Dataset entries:
##########
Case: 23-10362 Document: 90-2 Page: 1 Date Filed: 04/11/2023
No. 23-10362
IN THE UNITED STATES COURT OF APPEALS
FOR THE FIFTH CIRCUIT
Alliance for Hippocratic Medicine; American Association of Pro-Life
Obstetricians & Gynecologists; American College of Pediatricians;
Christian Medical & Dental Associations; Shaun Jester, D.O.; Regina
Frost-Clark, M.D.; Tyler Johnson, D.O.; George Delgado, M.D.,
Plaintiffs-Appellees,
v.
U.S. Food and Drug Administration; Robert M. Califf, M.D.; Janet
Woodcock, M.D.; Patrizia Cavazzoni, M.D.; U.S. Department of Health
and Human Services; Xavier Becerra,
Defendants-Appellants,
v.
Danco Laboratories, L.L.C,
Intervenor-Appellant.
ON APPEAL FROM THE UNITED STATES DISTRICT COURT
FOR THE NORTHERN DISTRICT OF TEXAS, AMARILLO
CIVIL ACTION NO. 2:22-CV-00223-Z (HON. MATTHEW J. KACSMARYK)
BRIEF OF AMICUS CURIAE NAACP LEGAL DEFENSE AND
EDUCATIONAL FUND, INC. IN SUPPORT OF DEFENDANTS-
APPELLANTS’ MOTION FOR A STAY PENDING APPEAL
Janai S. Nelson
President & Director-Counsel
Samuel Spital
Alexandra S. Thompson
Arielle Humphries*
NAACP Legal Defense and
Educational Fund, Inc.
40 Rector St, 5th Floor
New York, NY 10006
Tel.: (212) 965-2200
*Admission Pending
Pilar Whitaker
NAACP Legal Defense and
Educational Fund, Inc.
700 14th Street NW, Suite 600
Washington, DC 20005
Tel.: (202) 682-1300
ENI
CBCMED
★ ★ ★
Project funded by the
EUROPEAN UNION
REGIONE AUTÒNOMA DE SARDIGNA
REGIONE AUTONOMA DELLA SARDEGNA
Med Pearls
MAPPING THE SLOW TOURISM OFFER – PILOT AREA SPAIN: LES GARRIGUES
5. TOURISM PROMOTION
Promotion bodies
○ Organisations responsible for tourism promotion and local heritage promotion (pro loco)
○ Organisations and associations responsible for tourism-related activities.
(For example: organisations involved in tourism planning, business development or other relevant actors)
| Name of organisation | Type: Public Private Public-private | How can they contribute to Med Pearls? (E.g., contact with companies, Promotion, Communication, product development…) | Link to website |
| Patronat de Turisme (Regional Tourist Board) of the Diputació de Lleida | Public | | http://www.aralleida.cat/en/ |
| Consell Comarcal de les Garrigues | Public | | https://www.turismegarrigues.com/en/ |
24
##########
_What you should do_: Your answer should be every line above that contains the word "REGIONE".

_Expected output_:
REGIONE AUTÒNOMA DE SARDIGNA
REGIONE AUTONOMA DELLA SARDEGNA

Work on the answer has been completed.